I super-ceo sarebbero arrivati in vetta e potrebbero presto iniziare la discesa. Gli esempi che indicherebbero le prime crepe non mancano. Gli azionisti di Snap, contrariati dagli scarsi risultati, stanno mettendo in discussione Evan Spiegel. Il caso Cambridge Analytica ha messo sotto pressione Mark Zuckerberg. Il fondatore di Uber Travis Kalanick è stato sostituito da un manager esterno (Dara Khosrowshahi). Theranos è collassata, trascinando con sé Elizabeth Holmes, definita per carisma e look, la “Steve Jobs donna”.

Il caso Tesla

Un’azienda e un episodio raccontano meglio di altri sia la mitologia del ceo sia la nascita di alcune (per ora piccole) crepe. Poche compagnie come Tesla sono il proprio fondatore: Elon Musk. Le sue promesse sono parte del business quanto le portiere e le batterie elettriche. Non a caso, nel momento più grigio della società (con il titolo in calo e la produzione di Model 3 in ritardo) Musk ha puntato su se stesso con un piano decennale di premi in azioni che azzera lo stipendio e àncora il guadagno agli obiettivi finanziari.

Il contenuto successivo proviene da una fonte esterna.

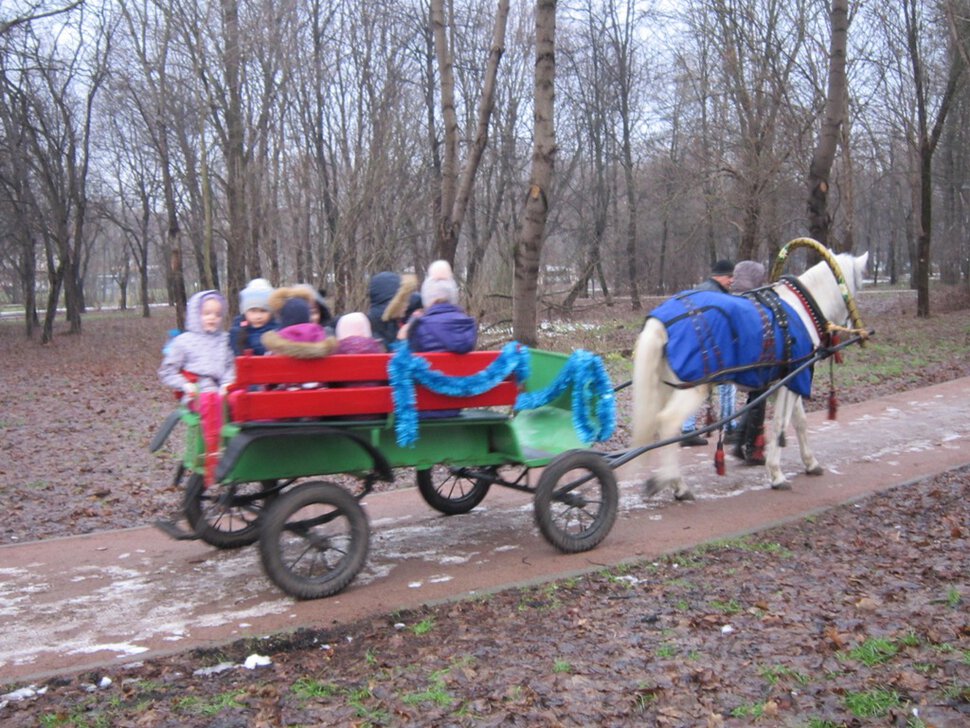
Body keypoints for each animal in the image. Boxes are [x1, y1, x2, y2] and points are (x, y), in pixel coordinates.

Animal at [632, 252, 864, 500]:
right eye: (857, 284)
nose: (853, 327)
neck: (800, 308)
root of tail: (662, 321)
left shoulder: (787, 382)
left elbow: (800, 422)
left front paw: (810, 463)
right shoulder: (792, 380)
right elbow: (780, 424)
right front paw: (776, 474)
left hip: (667, 387)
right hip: (692, 389)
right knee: (668, 422)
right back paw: (678, 485)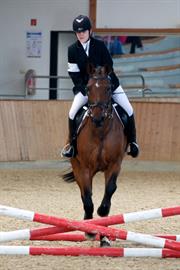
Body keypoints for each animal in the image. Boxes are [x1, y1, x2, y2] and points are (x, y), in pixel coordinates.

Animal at [62, 64, 127, 246]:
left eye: (108, 88)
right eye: (88, 88)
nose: (97, 117)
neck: (100, 131)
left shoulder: (114, 164)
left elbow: (110, 190)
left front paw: (102, 221)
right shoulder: (84, 168)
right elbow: (87, 196)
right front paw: (90, 230)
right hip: (78, 167)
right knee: (85, 194)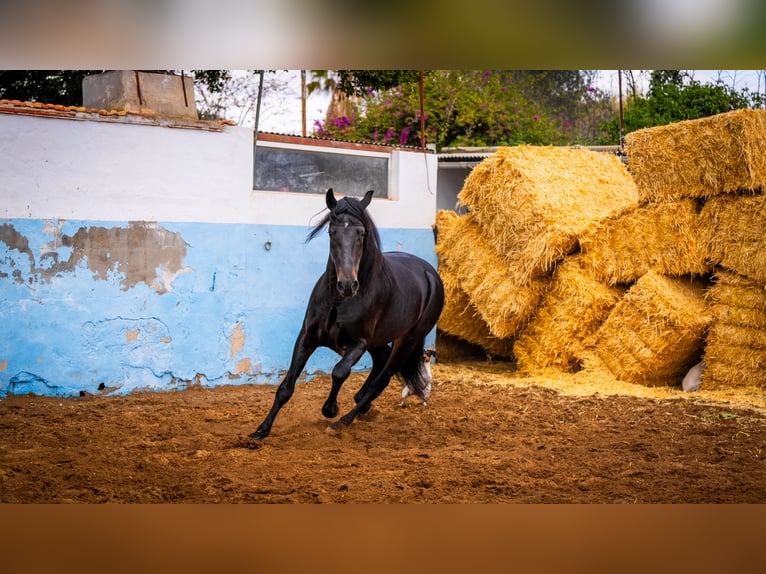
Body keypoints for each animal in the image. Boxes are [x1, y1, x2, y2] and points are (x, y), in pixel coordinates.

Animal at [249, 189, 448, 440]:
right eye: (332, 232)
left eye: (361, 233)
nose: (347, 285)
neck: (338, 301)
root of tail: (430, 273)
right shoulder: (307, 337)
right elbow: (286, 387)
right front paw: (261, 430)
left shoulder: (359, 343)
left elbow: (339, 372)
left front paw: (330, 409)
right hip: (379, 341)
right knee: (381, 361)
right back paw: (362, 404)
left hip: (408, 340)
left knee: (383, 378)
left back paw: (344, 420)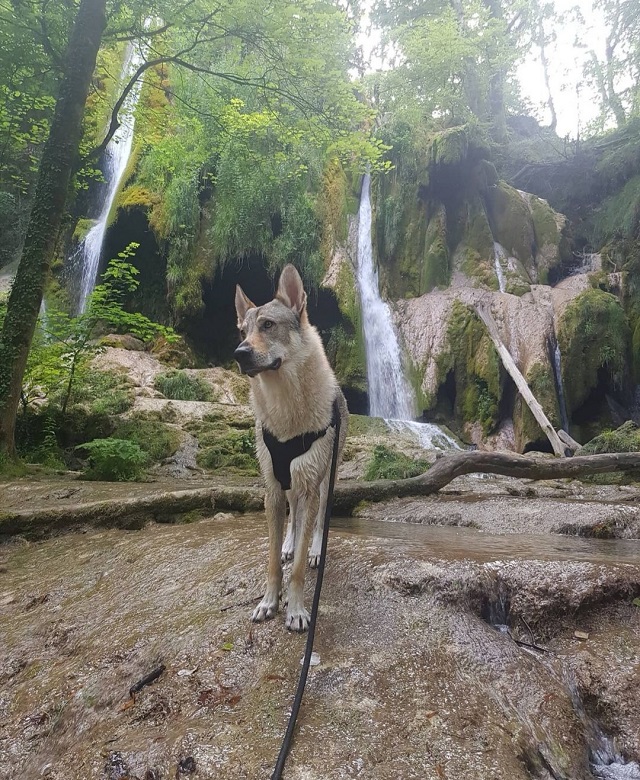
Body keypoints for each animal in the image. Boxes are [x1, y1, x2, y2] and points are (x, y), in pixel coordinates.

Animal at [235, 266, 348, 632]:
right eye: (242, 331)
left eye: (268, 325)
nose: (239, 353)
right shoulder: (272, 487)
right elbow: (273, 561)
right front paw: (269, 602)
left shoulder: (311, 485)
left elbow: (297, 569)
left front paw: (297, 610)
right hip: (289, 485)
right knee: (294, 520)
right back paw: (289, 544)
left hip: (324, 482)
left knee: (315, 523)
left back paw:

Come a dire: credo in quello che faccio, resto qui per un paio di lustri e se le cose andranno bene avrò un crescente controllo sulla società. Nella recente assemblea di Tesla, però, un azionista ha proposto di spezzettare i poteri di Elon Musk, che da dieci anni combina i ruoli di ceo e presidente. Una struttura che – si legge nelle proposta – garantisce leadership ma che potrebbe non essere adatta a un settore sempre più complicato e competitivo. In sostanza: l’idea di un uomo solo al comando non funzionerebbe. Si trattava di fatto di una proposta kamikaze.

Il consiglio di amministrazione è gestito da Musk, che su una delle poltrone ha anche piazzato suo fratello. E qualsiasi variazione deve passare da una maggioranza qualificata dei due terzi. Molto difficile da raggiungere senza la quota di Musk, pari al 22%. Tradotto: non si muove foglia che Musk (azionista forte, presidente e ceo) non voglia. E infatti il board ha detto no: “Il successo della compagnia non sarebbe possibile” se la società fosse guidata da un’altra persona. Proposta respinta e pieni poteri al grande capo. La saga dei super-ceo non è ancora finita.